The Black Star’s man was within a dozen feet of the boat before the engineer was aware of his approach, for he was busy with the searchlight. He turned when he heard the man splashing through the mud at the edge of the river, and before he could ask a question he received a shot from a vapor gun and collapsed in the bottom of the boat, unconscious.
The searchlight had been playing on the bridge approach. The Black Star’s man swerved it aside for a moment, and then back into position, thus notifying his master that his work had been accomplished.
Down through the brush crept the Black Star and his men, carrying their two prisoners. They reached the launch and boarded it, and the master criminal’s engineer hurried to his machinery. The police engineer had been tossed out on the shore.
But the escape was not to be made without trouble. There was a captain in charge of the police squad who thought quickly. When the two empty automobiles reached the bridge, and the questioning of the chauffeurs began, this captain ordered half his men to return to the launch and go back up the river to look for traces of their quarry. They broke through the brush just as the launch’s engineer was put on the shore.
The mere sight of men aboard the launch was enough to tell the police what had occurred. They charged forward, shooting wildly and yelling alarms to their companions up on the bridge. Bullets smashed into the sides of the craft as it backed slowly away from the shore. The engineer was doing his best, but he could not turn and put on speed until safely away from the shallows.
It was a perilous moment for the Black Star and his men. The criminals returned the fire, but made no attempt to hit their targets, for the master crook’s orders always stood against inflicting wounds or causing death, unless it was absolutely necessary. Crouching in the bottom of the launch, they waited for the engineer to back out into the stream. More police were hurrying down from the bridge, and soon would be firing at the launch. And they would be able to keep up their volleys until the launch was some distance away, endangering the Black Star and his men and prisoners every moment of the time.

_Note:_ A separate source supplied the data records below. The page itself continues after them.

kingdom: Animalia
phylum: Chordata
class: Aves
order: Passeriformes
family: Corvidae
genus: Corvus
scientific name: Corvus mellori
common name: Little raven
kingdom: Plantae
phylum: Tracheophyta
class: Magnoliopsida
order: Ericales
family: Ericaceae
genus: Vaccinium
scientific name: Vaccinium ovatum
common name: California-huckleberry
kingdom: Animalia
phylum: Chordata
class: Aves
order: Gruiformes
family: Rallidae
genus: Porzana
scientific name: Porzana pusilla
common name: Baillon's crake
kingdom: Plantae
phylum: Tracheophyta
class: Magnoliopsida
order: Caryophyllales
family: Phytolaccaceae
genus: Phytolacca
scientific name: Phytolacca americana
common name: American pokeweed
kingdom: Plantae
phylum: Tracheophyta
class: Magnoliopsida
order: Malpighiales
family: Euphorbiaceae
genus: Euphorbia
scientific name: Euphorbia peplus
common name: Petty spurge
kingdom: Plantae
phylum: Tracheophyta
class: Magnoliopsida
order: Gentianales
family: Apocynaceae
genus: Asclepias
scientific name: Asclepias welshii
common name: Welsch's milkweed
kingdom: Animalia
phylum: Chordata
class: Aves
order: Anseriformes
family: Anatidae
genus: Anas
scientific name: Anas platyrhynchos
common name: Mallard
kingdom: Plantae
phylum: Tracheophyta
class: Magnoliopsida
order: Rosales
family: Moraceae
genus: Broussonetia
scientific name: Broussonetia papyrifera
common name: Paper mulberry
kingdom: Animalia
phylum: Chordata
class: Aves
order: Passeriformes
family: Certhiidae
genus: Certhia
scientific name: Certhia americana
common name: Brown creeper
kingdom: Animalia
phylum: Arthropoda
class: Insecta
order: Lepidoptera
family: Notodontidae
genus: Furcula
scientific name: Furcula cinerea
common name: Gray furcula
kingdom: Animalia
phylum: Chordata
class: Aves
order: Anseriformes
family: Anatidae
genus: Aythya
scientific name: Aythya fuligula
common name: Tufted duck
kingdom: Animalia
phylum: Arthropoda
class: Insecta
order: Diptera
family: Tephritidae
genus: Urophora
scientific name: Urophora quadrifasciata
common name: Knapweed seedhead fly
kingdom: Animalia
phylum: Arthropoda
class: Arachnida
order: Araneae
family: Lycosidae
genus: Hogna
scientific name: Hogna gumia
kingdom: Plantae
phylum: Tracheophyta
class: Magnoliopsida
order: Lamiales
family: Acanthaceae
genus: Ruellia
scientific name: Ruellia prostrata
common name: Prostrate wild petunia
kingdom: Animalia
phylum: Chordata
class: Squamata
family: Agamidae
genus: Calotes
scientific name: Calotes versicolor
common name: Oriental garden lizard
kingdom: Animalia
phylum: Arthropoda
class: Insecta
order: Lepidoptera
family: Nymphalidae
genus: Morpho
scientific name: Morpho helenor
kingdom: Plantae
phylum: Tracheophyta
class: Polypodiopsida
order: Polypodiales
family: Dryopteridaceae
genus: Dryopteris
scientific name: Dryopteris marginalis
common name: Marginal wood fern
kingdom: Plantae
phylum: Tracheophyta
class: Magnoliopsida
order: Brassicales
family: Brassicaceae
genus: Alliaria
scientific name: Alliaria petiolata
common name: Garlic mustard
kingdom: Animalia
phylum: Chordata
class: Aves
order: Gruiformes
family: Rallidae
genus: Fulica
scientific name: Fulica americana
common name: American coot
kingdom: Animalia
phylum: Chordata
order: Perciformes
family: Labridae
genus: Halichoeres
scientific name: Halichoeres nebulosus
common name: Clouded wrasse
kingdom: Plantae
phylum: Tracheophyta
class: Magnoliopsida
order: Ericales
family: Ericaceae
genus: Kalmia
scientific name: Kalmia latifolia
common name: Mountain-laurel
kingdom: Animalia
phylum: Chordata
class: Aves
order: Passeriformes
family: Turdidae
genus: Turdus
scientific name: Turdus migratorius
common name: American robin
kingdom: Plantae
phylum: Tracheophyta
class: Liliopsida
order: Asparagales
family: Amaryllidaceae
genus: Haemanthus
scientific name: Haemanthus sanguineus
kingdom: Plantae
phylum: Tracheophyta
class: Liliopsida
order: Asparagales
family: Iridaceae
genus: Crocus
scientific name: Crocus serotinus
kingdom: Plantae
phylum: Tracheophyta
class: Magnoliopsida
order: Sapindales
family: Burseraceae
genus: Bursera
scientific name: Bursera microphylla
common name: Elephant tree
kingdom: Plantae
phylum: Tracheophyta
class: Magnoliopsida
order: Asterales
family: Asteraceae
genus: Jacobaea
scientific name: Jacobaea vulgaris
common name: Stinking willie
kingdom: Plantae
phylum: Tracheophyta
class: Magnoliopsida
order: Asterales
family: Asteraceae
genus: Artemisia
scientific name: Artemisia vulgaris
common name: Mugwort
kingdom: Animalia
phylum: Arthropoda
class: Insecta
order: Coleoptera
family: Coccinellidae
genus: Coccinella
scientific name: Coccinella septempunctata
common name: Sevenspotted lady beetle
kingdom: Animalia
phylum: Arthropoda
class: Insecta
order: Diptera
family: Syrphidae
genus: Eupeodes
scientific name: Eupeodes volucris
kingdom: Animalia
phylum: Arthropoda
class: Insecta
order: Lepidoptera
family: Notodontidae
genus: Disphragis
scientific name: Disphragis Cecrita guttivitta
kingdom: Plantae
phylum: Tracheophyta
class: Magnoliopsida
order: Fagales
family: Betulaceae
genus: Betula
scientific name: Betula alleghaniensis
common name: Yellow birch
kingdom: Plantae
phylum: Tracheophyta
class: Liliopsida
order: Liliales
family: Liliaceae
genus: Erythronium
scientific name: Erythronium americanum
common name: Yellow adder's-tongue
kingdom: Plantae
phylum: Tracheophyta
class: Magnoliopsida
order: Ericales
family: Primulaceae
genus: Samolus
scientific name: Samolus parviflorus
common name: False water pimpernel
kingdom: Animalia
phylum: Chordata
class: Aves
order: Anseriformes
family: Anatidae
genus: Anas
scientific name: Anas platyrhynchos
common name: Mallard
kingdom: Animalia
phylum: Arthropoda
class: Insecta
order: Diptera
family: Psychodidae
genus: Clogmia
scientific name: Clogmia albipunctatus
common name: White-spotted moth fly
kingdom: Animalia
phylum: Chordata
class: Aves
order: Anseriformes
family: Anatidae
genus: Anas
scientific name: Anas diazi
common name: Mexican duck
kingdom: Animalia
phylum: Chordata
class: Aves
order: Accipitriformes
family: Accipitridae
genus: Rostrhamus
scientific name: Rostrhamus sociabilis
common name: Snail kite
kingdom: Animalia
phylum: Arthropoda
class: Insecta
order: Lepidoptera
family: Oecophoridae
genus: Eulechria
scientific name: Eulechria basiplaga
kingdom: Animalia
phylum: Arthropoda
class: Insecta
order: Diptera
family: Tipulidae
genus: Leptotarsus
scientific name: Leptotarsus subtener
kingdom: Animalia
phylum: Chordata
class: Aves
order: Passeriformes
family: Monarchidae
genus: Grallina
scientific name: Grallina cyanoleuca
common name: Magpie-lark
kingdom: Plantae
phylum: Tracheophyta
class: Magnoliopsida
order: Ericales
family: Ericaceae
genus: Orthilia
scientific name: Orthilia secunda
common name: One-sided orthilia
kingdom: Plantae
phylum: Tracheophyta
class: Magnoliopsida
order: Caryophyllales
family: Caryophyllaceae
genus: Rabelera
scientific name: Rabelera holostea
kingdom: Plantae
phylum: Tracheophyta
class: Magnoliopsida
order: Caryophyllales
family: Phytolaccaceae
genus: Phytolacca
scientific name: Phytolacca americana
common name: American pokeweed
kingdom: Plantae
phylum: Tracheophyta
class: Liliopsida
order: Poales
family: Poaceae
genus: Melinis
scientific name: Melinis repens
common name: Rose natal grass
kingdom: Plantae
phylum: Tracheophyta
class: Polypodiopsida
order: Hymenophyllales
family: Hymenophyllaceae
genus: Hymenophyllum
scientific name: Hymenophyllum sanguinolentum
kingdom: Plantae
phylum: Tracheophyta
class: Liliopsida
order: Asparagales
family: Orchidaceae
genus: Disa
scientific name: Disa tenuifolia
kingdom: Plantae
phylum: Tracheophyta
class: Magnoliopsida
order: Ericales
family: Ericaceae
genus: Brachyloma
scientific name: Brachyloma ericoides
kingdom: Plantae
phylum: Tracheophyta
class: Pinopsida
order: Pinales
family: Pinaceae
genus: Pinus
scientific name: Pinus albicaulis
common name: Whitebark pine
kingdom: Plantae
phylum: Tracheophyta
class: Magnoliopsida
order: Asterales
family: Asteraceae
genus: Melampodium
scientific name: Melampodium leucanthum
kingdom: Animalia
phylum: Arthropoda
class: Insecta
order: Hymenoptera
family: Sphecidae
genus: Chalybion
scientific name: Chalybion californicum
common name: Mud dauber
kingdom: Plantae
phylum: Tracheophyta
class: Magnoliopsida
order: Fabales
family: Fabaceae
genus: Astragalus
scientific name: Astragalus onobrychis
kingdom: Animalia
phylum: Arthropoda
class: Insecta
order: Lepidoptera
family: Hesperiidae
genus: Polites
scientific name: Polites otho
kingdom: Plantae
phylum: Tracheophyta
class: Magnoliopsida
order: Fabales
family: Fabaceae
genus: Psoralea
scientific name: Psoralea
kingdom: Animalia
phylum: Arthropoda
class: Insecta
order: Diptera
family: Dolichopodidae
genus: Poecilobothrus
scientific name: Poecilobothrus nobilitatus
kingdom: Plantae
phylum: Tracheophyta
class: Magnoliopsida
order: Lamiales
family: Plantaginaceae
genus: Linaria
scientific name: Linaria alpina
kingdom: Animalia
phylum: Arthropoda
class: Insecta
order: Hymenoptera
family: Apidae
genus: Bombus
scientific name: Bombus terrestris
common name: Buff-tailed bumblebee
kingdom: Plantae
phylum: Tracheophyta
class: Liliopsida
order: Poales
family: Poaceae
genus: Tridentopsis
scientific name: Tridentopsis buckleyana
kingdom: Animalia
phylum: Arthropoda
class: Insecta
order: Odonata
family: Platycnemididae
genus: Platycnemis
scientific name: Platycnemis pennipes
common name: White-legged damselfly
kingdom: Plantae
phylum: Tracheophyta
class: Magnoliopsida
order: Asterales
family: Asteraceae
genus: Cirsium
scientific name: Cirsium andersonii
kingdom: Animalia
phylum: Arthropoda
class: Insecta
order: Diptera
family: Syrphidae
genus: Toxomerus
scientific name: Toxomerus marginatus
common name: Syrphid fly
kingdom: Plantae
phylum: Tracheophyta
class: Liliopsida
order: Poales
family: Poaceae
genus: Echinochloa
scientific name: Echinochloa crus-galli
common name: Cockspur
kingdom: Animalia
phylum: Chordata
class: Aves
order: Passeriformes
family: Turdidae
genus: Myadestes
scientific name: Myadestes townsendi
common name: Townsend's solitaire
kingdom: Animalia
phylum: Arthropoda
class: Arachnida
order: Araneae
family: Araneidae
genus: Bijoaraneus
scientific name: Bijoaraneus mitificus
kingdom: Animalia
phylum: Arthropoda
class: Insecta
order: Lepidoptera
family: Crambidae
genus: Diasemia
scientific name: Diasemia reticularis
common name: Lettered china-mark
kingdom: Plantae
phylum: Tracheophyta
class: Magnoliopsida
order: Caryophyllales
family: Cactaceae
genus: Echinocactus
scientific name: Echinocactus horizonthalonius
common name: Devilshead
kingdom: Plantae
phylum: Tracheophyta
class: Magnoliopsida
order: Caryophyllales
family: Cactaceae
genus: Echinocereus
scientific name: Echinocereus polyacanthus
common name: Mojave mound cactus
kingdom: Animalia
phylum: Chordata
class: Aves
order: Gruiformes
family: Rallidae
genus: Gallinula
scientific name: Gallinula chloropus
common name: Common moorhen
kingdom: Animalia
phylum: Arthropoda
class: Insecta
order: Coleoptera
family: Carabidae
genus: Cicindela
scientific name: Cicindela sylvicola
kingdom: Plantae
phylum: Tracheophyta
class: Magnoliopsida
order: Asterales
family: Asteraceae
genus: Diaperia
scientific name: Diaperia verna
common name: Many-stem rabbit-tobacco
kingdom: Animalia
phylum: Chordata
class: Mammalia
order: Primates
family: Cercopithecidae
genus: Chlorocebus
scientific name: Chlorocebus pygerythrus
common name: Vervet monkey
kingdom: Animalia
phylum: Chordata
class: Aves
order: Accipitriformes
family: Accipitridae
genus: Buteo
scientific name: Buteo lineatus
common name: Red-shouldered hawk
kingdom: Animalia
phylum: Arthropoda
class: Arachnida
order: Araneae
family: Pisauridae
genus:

But the master criminal, it appeared, though he pretended to abhor all violence, was no physical coward. He sprang to his feet, away from the protection of the bulwarks, and jumped forward to the searchlight. While bullets rained around him he reached the light and turned it. It flashed straight into the faces of the foes on the shore, blinding them at that short range, making them easy targets, and rendering them incapable of aiming at the men on the launch.
Some continued firing in the path of light; others sprang for cover in the brush, expecting the men on the boat to fire a volley. The laugh of the Black Star rang out; he continued playing the light on them. The launch was out in the stream now and turning; a moment later the engineer gave her the maximum amount of speed, and she dashed beneath the bridge and toward the city.
“Too bad our prisoners could not have been conscious and enjoyed this little battle,” he told his men. “Really, Muggs and Verbeck are not in the thick of it at all to-night. Generally they cause a part of the trouble, but to-night all our trouble has come from others.”
He chuckled as if well pleased with himself.